Stored data

%%

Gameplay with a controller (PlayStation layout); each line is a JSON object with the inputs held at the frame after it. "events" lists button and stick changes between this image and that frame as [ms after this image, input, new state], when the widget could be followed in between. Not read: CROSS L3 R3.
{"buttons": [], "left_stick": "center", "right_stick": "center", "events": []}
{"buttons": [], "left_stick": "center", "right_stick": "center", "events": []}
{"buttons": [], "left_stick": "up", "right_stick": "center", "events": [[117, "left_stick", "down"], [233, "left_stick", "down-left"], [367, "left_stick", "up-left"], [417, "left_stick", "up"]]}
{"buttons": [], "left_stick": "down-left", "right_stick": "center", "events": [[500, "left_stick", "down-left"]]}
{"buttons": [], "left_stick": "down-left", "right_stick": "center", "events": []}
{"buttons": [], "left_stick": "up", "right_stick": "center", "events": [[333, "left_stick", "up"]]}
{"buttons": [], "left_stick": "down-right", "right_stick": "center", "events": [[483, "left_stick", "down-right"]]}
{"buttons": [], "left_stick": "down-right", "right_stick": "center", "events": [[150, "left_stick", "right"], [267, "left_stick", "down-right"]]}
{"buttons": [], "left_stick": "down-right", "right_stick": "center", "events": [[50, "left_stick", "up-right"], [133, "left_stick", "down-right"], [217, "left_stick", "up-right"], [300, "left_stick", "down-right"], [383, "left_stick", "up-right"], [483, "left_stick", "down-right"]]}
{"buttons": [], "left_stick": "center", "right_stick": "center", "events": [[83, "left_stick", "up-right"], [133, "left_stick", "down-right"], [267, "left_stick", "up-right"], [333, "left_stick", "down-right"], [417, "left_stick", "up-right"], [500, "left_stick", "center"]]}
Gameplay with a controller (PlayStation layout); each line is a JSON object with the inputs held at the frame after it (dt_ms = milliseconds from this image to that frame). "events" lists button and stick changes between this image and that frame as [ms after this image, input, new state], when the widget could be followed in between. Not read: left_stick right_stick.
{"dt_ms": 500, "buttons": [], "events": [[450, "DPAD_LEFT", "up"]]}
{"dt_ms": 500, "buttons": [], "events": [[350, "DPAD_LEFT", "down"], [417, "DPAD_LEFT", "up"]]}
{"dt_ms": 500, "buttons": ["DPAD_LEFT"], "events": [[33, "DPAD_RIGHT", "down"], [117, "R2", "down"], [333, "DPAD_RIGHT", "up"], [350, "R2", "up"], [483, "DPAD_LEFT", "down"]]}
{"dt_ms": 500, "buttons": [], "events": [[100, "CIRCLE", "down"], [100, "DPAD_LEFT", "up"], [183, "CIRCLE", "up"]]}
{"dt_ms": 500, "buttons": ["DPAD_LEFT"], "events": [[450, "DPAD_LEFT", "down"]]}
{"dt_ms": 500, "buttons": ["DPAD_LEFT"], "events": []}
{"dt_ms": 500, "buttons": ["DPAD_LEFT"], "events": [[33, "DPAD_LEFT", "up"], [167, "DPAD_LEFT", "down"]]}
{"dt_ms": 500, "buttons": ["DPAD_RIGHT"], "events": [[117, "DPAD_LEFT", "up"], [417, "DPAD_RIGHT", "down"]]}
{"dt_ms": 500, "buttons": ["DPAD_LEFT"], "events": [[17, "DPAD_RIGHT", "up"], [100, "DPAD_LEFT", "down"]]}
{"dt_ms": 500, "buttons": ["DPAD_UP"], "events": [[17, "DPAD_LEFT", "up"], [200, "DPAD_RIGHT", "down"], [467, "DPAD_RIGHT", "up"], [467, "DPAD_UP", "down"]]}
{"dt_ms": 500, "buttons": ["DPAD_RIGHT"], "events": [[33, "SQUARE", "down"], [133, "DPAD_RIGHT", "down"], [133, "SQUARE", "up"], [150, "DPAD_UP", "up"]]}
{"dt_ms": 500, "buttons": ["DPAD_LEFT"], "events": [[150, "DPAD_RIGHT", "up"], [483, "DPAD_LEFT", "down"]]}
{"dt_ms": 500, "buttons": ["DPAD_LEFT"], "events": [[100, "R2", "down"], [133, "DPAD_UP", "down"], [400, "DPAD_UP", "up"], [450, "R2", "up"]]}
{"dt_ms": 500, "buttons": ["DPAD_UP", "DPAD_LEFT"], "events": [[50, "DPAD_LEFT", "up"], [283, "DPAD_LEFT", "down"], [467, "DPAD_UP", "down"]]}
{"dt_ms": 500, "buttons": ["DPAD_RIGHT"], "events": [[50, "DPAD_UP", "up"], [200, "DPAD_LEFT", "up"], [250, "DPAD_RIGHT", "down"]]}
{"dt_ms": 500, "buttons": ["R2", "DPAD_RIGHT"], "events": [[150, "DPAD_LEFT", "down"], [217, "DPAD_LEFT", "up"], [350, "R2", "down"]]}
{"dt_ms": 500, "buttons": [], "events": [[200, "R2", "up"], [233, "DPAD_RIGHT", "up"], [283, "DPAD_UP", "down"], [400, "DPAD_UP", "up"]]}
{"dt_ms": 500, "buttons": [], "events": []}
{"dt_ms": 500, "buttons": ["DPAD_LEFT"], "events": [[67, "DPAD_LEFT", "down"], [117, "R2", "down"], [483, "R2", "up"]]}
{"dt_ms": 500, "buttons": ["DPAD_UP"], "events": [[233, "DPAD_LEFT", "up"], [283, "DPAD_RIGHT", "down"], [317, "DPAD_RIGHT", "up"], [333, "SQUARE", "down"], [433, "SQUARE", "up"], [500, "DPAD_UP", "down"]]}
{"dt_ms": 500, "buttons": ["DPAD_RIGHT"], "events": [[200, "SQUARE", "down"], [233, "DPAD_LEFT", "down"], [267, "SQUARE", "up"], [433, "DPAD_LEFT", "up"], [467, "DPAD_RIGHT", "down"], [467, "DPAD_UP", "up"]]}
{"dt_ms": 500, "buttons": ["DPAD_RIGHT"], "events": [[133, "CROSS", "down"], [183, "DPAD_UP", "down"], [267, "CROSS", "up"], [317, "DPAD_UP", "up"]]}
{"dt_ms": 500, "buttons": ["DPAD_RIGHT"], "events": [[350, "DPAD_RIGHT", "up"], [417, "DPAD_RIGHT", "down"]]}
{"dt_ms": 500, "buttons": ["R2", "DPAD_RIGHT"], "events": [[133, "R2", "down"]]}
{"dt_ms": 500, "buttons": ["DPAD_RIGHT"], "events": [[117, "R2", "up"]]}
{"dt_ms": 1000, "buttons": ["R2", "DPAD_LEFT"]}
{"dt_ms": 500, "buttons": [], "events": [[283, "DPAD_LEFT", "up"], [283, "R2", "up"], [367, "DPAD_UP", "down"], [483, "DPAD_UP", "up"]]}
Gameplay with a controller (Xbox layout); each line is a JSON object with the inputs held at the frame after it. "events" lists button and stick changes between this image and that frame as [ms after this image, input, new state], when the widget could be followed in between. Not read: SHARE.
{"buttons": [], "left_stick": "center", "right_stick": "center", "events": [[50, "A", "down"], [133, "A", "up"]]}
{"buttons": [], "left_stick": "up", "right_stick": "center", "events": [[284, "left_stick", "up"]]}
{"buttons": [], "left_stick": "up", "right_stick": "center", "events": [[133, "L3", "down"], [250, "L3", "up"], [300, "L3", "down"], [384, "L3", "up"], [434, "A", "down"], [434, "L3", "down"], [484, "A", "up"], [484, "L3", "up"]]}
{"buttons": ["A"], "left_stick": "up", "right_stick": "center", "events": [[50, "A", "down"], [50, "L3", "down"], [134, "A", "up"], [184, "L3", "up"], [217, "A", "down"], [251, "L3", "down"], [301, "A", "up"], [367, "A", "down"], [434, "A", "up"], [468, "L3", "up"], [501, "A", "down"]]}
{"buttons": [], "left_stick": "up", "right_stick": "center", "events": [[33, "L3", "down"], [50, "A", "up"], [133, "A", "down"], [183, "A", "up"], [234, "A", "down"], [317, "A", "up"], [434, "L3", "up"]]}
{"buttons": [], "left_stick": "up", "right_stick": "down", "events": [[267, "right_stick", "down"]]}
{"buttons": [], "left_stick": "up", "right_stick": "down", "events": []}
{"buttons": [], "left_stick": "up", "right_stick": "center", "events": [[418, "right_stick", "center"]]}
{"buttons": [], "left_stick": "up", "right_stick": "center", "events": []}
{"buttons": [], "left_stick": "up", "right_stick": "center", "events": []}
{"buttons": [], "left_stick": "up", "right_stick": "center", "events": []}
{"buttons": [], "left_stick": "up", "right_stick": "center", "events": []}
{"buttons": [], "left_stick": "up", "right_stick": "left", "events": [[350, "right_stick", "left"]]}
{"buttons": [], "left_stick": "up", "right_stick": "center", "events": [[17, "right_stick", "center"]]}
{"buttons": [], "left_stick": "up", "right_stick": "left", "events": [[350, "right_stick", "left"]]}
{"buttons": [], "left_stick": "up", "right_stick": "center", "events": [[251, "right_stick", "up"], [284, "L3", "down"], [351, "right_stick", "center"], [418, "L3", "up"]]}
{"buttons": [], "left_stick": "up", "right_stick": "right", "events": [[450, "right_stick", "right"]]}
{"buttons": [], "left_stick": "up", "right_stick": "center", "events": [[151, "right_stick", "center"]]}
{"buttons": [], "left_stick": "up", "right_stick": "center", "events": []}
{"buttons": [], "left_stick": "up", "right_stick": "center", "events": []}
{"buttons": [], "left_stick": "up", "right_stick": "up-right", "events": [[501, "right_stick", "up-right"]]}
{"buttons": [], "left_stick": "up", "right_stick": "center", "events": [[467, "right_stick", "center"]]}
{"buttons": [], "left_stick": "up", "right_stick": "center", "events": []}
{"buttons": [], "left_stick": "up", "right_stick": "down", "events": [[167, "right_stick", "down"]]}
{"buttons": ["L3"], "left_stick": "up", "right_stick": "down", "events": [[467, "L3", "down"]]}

%%

*Work item:*
For the word "after", find all matching lines in the entries above and copy them out.

*Exercise response:*
Gameplay with a controller (PlayStation layout); each line is a JSON object with the inputs held at the frame after it. "events" lists button and stick changes between this image and that frame as [ms after this image, input, new state], when the widget could be followed in between. Not read: CROSS L3 R3.
Gameplay with a controller (PlayStation layout); each line is a JSON object with the inputs held at the frame after it (dt_ms = milliseconds from this image to that frame). "events" lists button and stick changes between this image and that frame as [ms after this image, input, new state], when the widget could be followed in between. Not read: left_stick right_stick.
Gameplay with a controller (Xbox layout); each line is a JSON object with the inputs held at the frame after it. "events" lists button and stick changes between this image and that frame as [ms after this image, input, new state], when the widget could be followed in between. Not read: SHARE.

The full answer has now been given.